In fact they banned or discouraged performances of his music. You could look it up. As my mate Laon notes:
"You can, for example, remember that the Nazi Party hierarchy much preferred Beethoven; that Liszt was the composer used for the signature tune for Nazi broadcasts; that Hitler’s favourite composer in the end was not Wagner but Lehar; that the Nazis banned Parsifal in 1939, principally because of the pacifist content, though Goebbels also complained that it was “too pious”; that they asked for no further productions of the Ring cycle after 1942 (it seems Wagner’s message finally got through: people who seek power lose everything they love, and the ability to love; and they experience ignominious downfall); and that immediately after the Nazis taking power, and control of the operatic repertoire, performances of Wagner opera reduced in number.

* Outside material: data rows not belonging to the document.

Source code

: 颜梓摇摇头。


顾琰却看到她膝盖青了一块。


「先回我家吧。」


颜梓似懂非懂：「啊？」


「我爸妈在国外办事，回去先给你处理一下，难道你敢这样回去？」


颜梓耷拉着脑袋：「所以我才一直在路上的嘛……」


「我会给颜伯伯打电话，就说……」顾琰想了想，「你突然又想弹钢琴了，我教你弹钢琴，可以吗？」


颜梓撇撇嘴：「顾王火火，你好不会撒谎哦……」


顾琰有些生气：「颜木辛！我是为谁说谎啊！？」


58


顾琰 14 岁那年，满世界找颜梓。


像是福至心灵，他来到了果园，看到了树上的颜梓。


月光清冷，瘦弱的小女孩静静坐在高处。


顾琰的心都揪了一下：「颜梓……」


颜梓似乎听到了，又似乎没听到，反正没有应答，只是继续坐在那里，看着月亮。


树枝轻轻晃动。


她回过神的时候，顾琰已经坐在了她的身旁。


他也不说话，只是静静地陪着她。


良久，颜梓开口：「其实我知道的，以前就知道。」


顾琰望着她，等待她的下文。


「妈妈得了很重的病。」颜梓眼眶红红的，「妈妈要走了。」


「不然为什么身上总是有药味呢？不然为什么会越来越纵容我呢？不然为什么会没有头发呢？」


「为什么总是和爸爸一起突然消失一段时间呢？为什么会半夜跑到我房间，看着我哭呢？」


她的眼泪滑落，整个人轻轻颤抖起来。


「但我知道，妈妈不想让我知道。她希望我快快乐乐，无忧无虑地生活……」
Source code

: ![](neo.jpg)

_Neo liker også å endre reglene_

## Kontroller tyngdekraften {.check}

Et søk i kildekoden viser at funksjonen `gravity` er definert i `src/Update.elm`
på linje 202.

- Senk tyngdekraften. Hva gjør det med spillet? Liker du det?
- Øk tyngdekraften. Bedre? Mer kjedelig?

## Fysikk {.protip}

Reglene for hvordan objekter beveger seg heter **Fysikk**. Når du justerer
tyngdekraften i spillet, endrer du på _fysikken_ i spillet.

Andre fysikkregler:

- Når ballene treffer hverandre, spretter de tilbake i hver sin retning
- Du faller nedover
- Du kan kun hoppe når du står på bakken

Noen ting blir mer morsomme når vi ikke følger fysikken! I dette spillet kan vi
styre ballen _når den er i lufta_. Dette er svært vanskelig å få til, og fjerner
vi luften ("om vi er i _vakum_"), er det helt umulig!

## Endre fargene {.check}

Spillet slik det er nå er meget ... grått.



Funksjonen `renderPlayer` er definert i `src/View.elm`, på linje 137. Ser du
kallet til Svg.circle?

"This withdrawal of Wagner from the German operatic repertoire continued and accelerated throughout the Nazi period, 1933-1945. The operatic composers who lost favour under the Nazis were (1) Wagner, followed by (2) Mozart. The composers who rose in frequency of performance while the Nazis controlled the opera houses were (1) Lortzing, and (2) Puccini. Verdi also did well. I don’t think this was really because the Nazis understood Wagner’s messages enough to see how hostile they were to their enterprise. It was more that his operas were complex, hard, and made people think: their disappearance from the repertoire was part of a general dumbing down of culture under Nazi rule."